On Sun, Sep 30, 2012 at 2:34 AM, Jay Vyas  wrote:
> Hmmm...  I always make this mistake on my hadoop vm -- trying to set
> parameters which require xml settings in the conf.setInt(...) API at
> runtime, which sometimes has no effect.
>
> How can we know, (without having to individually troubleshoot a parameter)
> which parameters CAN versus CANNOT be set programmatically during a m/r job?



-- 
Harsh J


Re: Pseudo distributed mode : How to increase no of concurrent map task

2012-09-29 Thread Jay Vyas
Hmmm...  I always make this mistake on my hadoop vm -- trying to set
parameters which require xml settings in the conf.setInt(...) API at
runtime, which sometimes has no effect.

How can we know, (without having to individually troubleshoot a parameter)
which parameters CAN versus CANNOT be set programmatically during a m/r job?

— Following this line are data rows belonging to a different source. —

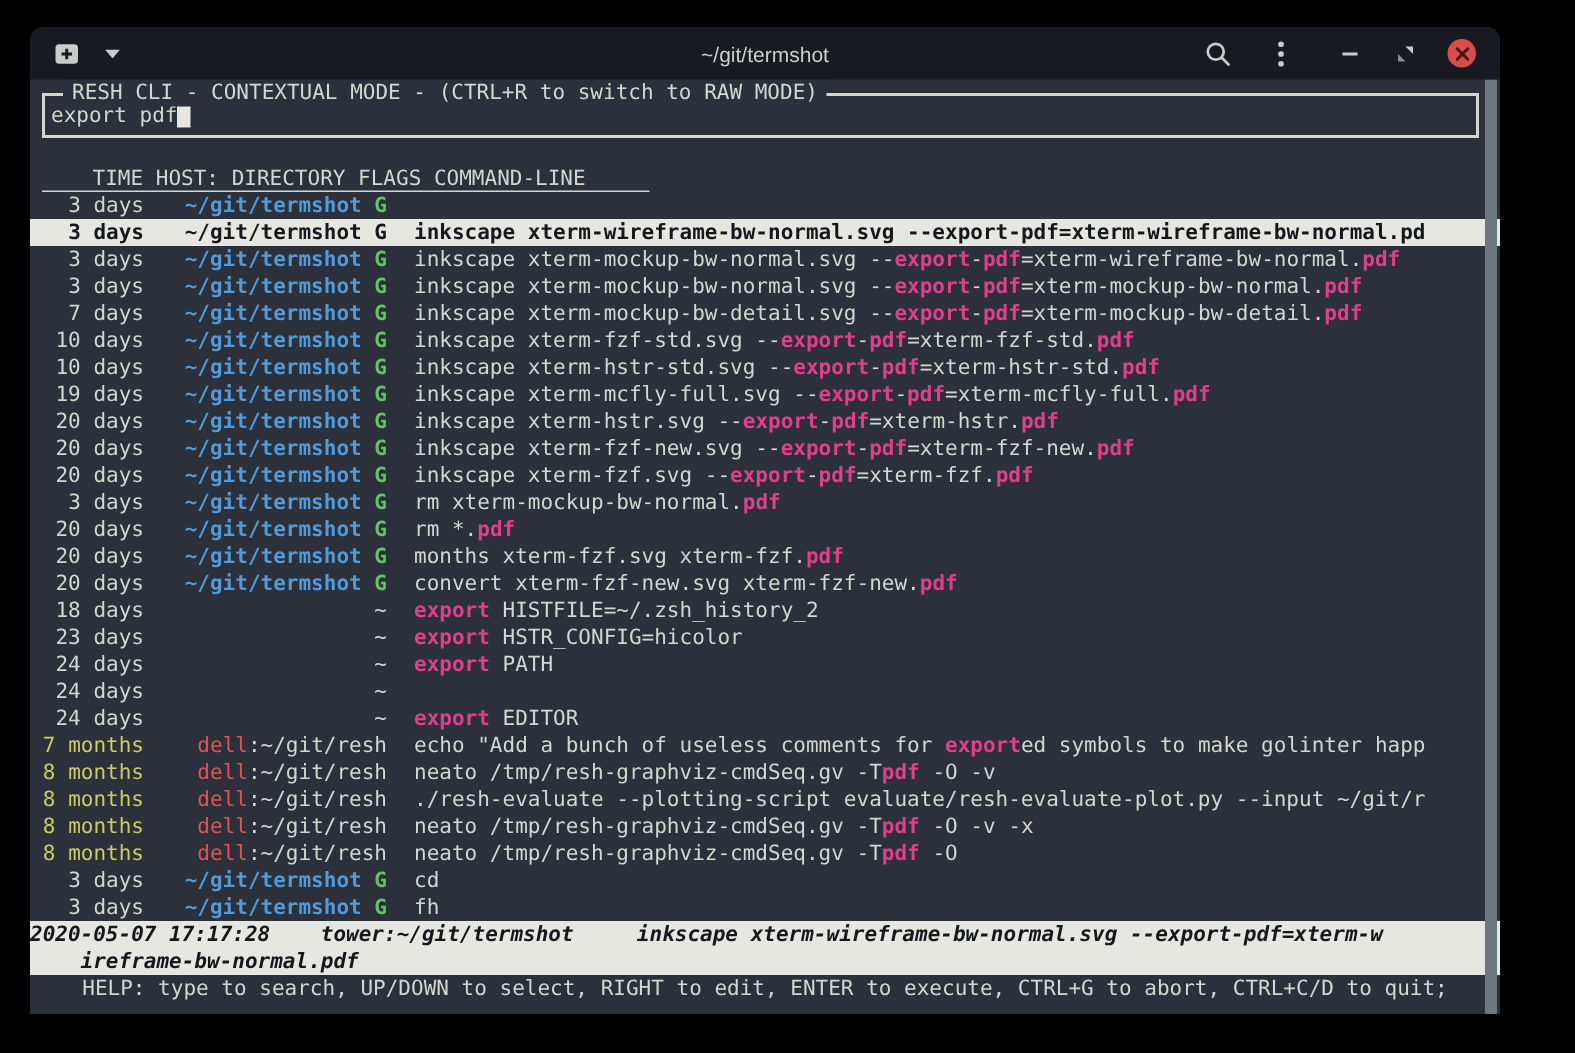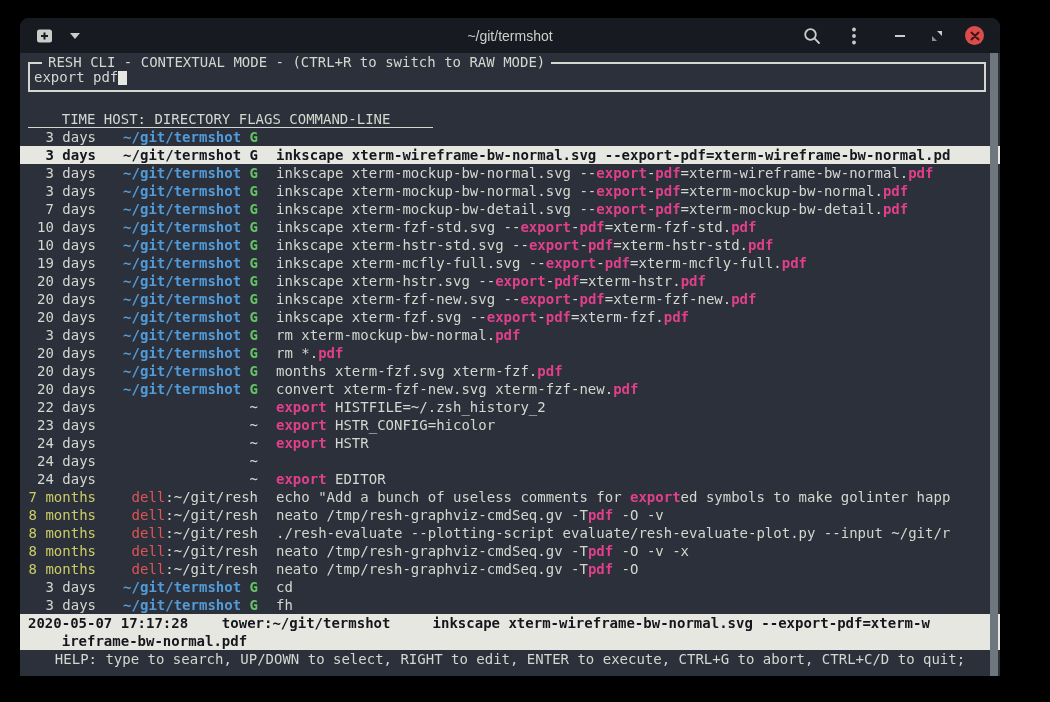"22 days" span.time { text: 22 -> 18 }
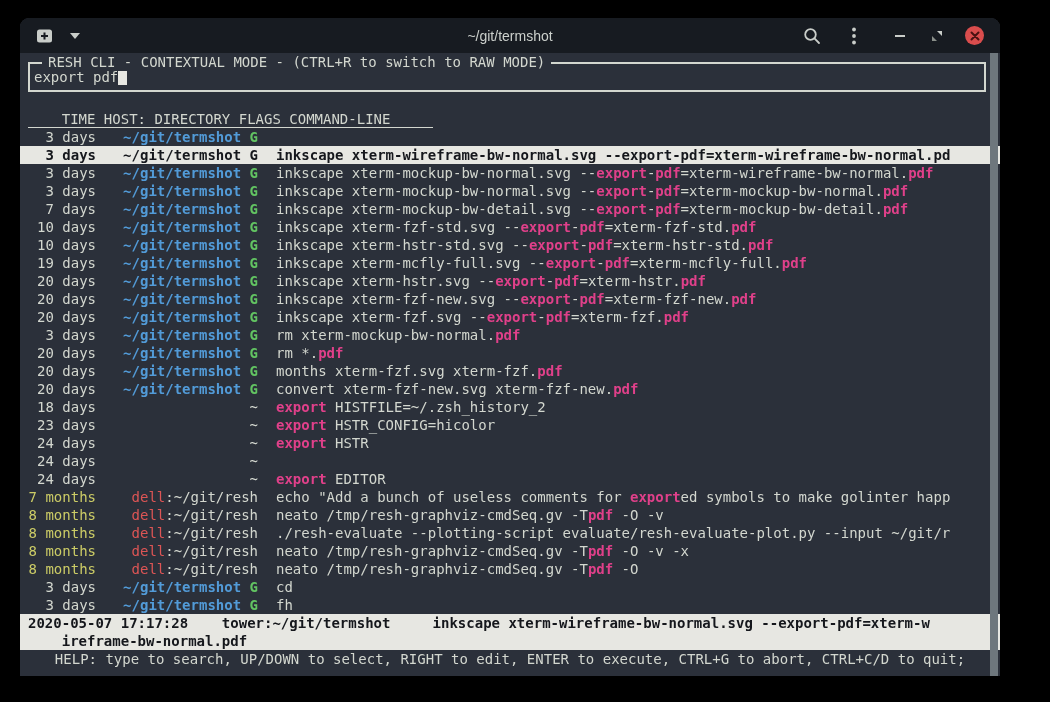"HSTR" span { text: HSTR -> PATH }
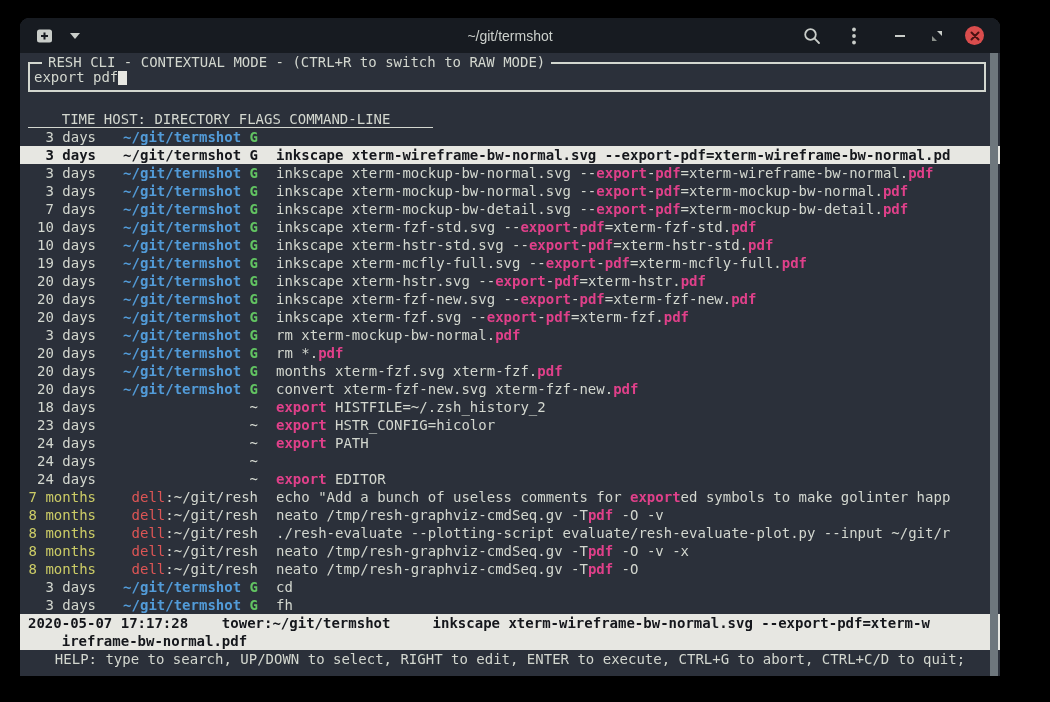"2020-05-07 17:17:28 tower:~/git/termshot" .status div { font-style: none -> italic; padding-left: 8px -> none }
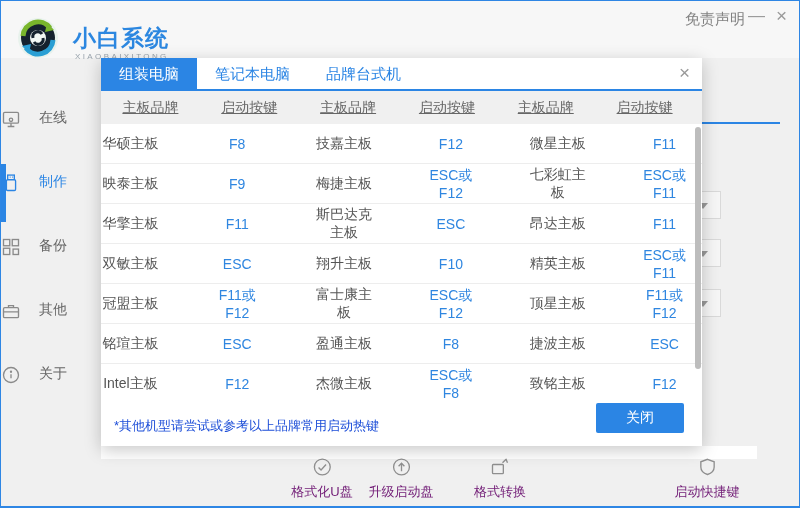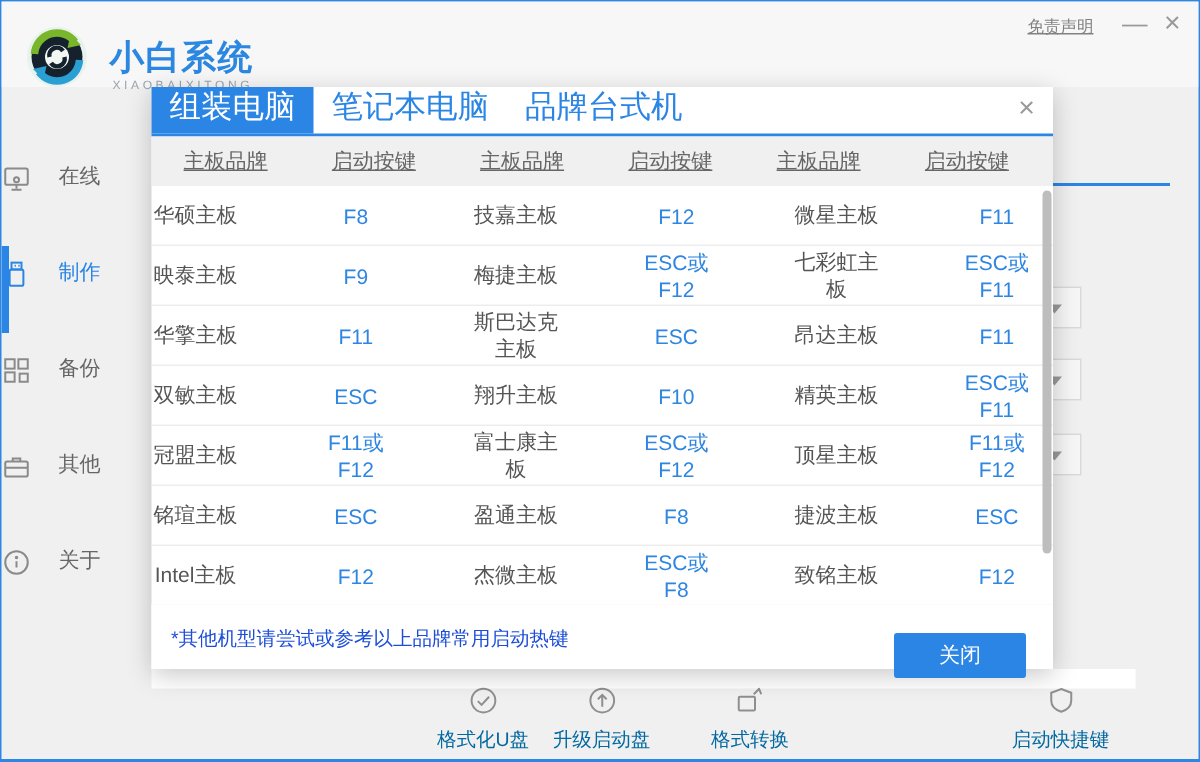"免责声明" .tb-link { font-size: 11px -> 15px; text-decoration: underline -> none }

Re: Pseudo distributed mode : How to increase no of concurrent map task

2012-09-29 Thread Shing Hing Man
I did restart TaskTracker after  setting 
mapred.tasktracker.map.tasks.maximum.


But I have been  using 
Configuration.setInt("mapred.tasktracker.map.tasks.maximum",6).

When I set mapred.tasktracker.map.tasks.maximum to 6 in 

mapred-site.xml, I see 6 concurrent map tasks running. 


That  solves my problem !


Thanks! 


Shing 

 


- Original Message -
From: Harsh J 
To: user@hadoop.apache.org; Shing Hing Man 
Cc: 
Sent: Saturday, September 29, 2012 8:23 PM
Subject: Re: Pseudo distributed mode : How to increase no of concurrent map task

Did you restart your TaskTrackers after increasing the
mapred.tasktracker.map.tasks.maximum value in mapred-site.xml? It is a
TaskTracker property, not a per-job one.

On Sun, Sep 30, 2012 at 12:36 AM, Shing Hing Man  wrote:
>
> Hi,
> I am running Hadoop 1.03 in Pseudo  distributed mode, on a quad core Xeon 
> processor with
> hyper-threading enabled.
> When I  submit a job to process a file of  size about 1.6 GB,  only two 
> concurrent map tasks
> are running.
> I have set
> mapred.tasktracker.map.tasks.maximum to 6.
> In job.xml,
> mapred.map.tasks =25
> mapred.min.split.size =0
> dfs.block.size = 64MB
> How to increase the the number of concurrent map task ?
>
> Thanks in advance for any assistance !
>
> Shing
>



-- 
Harsh J



Re: Pseudo distributed mode : How to increase no of concurrent map task

2012-09-29 Thread Harsh J
Did you restart your TaskTrackers after increasing the
mapred.tasktracker.map.tasks.maximum value in mapred-site.xml? It is a
TaskTracker property, not a per-job one.

On Sun, Sep 30, 2012 at 12:36 AM, Shing Hing Man  wrote:
>
> Hi,
> I am running Hadoop 1.03 in Pseudo  distributed mode, on a quad core Xeon 
> processor with
> hyper-threading enabled.
> When I  submit a job to process a file of  size about 1.6 GB,  only two 
> concurrent map tasks
> are running.
> I have set
> mapred.tasktracker.map.tasks.maximum to 6.
> In job.xml,
> mapred.map.tasks =25
> mapred.min.split.size =0
> dfs.block.size = 64MB
> How to increase the the number of concurrent map task ?
>
> Thanks in advance for any assistance !
>
> Shing
>



-- 
Harsh J